Dataset records:
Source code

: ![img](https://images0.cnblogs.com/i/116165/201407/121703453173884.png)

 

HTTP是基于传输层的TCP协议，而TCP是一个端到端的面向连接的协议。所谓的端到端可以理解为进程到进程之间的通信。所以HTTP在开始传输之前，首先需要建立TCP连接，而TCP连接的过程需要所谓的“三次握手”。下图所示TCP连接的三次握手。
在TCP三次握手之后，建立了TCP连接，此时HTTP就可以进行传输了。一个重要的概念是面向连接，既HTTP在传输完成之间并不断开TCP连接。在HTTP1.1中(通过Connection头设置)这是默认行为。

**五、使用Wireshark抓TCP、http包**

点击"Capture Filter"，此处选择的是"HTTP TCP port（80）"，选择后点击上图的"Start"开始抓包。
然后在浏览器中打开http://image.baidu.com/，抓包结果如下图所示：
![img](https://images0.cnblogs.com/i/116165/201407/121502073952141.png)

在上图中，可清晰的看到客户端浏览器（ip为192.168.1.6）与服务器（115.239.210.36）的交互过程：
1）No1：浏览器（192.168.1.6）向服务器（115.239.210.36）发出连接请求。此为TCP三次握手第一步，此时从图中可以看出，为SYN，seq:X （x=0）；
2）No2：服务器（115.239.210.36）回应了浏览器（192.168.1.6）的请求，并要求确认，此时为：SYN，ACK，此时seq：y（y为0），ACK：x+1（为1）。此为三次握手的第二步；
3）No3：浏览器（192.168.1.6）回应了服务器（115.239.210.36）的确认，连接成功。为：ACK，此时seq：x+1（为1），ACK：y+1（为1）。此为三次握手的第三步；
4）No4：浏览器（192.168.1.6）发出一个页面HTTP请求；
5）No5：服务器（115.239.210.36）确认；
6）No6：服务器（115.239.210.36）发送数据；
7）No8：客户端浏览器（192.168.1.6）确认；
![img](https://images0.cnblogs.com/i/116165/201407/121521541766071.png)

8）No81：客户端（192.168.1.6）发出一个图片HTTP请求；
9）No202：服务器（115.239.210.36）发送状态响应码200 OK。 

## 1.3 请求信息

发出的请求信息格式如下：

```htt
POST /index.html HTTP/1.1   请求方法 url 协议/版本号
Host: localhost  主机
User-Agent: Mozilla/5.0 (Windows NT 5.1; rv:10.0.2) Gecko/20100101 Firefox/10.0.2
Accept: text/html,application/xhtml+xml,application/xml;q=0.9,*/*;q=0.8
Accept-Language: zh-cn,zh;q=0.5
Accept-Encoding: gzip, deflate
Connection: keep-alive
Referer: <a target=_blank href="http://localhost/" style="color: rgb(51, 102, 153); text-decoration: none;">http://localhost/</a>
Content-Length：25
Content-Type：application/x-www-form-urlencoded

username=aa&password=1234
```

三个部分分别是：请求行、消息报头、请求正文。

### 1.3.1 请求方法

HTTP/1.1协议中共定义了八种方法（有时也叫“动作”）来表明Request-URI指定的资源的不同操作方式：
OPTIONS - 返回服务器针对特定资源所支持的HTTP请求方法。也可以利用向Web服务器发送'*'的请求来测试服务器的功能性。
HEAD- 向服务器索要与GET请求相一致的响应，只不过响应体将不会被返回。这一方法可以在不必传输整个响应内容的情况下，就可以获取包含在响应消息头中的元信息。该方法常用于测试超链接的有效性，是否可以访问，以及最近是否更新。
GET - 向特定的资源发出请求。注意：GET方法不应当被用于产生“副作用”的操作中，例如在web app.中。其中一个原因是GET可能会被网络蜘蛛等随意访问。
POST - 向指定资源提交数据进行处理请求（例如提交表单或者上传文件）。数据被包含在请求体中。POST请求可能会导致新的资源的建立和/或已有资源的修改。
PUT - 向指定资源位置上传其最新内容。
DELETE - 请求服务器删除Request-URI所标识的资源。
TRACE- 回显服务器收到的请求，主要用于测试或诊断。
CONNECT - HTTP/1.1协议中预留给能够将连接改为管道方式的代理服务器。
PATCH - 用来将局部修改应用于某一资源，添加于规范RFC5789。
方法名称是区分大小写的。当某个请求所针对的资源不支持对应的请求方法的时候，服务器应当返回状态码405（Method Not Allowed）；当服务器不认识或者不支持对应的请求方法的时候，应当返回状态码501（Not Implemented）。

Your goal: Your response should contain each line of the listing in which the word "html" occurs.

Result:
POST /index.html HTTP/1.1   请求方法 url 协议/版本号
Accept: text/html,application/xhtml+xml,application/xml;q=0.9,*/*;q=0.8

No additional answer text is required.